Interactive Queries

Improving query performance

In Customer Data Platform (CDP), the transactionsummary table contains the mastercustomerid and mastercustomerid2 attributes. For anonymous customer transactions, the mastercustomerid attribute is set to -1. If your dataset has higher number of anonymous customers and you try to join the transactionsummary and customersummary tables, your query performance is not optimum.

To improve the query performance, you must use mastercustomerid2 and not mastercustomerid. The mastercustomerid2 attribute is a copy of the mastercustomerid attribute. However, the value for mastercustomerid2 is NULL when mastercustomerid is -1 for anonymous transactions. You can use the mastercustomerid2 attribute on the transactionsummary table while using a FULL OUTER JOIN. In this case, your query returns results for anonymous transactions also.

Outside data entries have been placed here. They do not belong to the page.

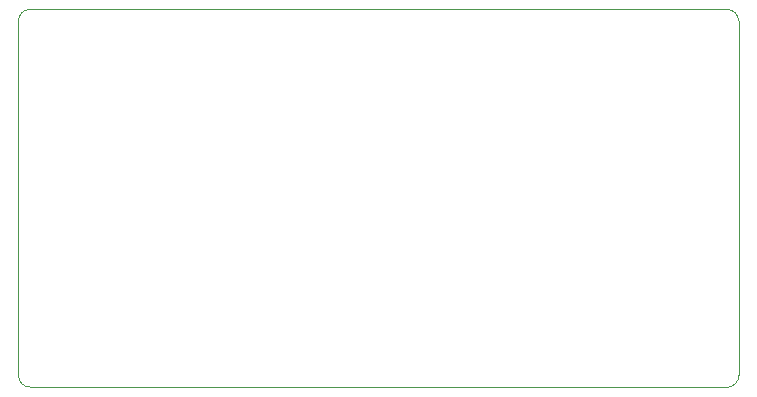
<source format=gbr>
%TF.GenerationSoftware,KiCad,Pcbnew,9.0.2*%
%TF.CreationDate,2025-06-08T15:41:30-05:00*%
%TF.ProjectId,STM32,53544d33-322e-46b6-9963-61645f706362,rev?*%
%TF.SameCoordinates,PX218c9f8PY54a9188*%
%TF.FileFunction,Profile,NP*%
%FSLAX46Y46*%
G04 Gerber Fmt 4.6, Leading zero omitted, Abs format (unit mm)*
G04 Created by KiCad (PCBNEW 9.0.2) date 2025-06-08 15:41:30*
%MOMM*%
%LPD*%
G01*
G04 APERTURE LIST*
%TA.AperFunction,Profile*%
%ADD10C,0.050000*%
%TD*%
G04 APERTURE END LIST*
D10*
X5821000Y31773000D02*
X59813900Y31765893D01*
X59921000Y-227000D02*
X828107Y-219893D01*
X828107Y-219893D02*
G75*
G02*
X-171893Y780107I-7J999993D01*
G01*
X60820974Y783091D02*
G75*
G02*
X59921151Y-228398I-1007074J-10091D01*
G01*
X-171893Y780107D02*
X-179000Y30773000D01*
X59813893Y31765893D02*
G75*
G02*
X60813893Y30765893I7J-999993D01*
G01*
X-179000Y30773000D02*
G75*
G02*
X821000Y31773000I1000000J0D01*
G01*
X60813893Y30765900D02*
X60820974Y783091D01*
X821000Y31773000D02*
X5821000Y31773000D01*
M02*

</source>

To query anonymous transactions, you can use the mastercustomerid2 attribute. In this case, your WHERE clauses can include mastercustomerid2 = NULL and not mastercustomerid = "-1".

Sample SQL query

SELECT
   customersummary.gender AS "customersummary.gender",
   productsummary.brandname AS "productsummary.brand",
   COUNT(DISTINCT customersummary.mastercustomerid ) AS "all_individuals_count",
   COUNT(DISTINCT transactionsummary.mastercustomerid ) AS "buyer_count",
   COUNT(DISTINCT transactionsummary.transactionid ) AS "transaction_count",
   FROM customersummary AS customersummary
   FULL OUTER JOIN transactionsummary AS transactionsummary
      ON transactionsummary.mastercustomerid2 = customersummary.mastercustomerid
   LEFT JOIN productsummary AS productsummary
      ON transactionsummary.productid = productsummary.id
GROUP BY 1,2
ORDER BY 3 DESC
LIMIT 500